All of the records below should be retyped exactly, with no pictures included.

BEGIN

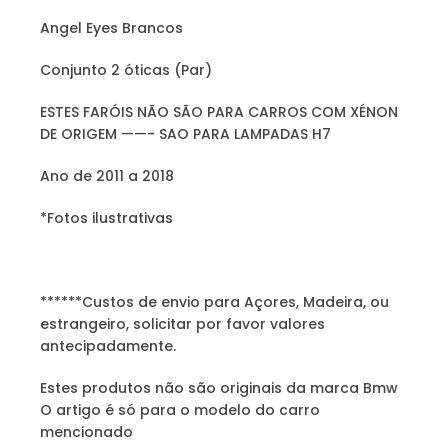
Angel Eyes Brancos
Conjunto 2 óticas (Par)
ESTES FARÓIS NÃO SÃO PARA CARROS COM XÉNON
DE ORIGEM ——- SAO PARA LAMPADAS H7
Ano de 2011 a 2018
*Fotos ilustrativas
******Custos de envio para Açores, Madeira, ou
estrangeiro, solicitar por favor valores
antecipadamente.
Estes produtos não são originais da marca Bmw
O artigo é só para o modelo do carro
mencionado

END

Output below:
Angel Eyes Brancos
Conjunto 2 óticas (Par)
ESTES FARÓIS NÃO SÃO PARA CARROS COM XÉNON
DE ORIGEM ——- SAO PARA LAMPADAS H7
Ano de 2011 a 2018
*Fotos ilustrativas
******Custos de envio para Açores, Madeira, ou
estrangeiro, solicitar por favor valores
antecipadamente.
Estes produtos não são originais da marca Bmw
O artigo é só para o modelo do carro
mencionado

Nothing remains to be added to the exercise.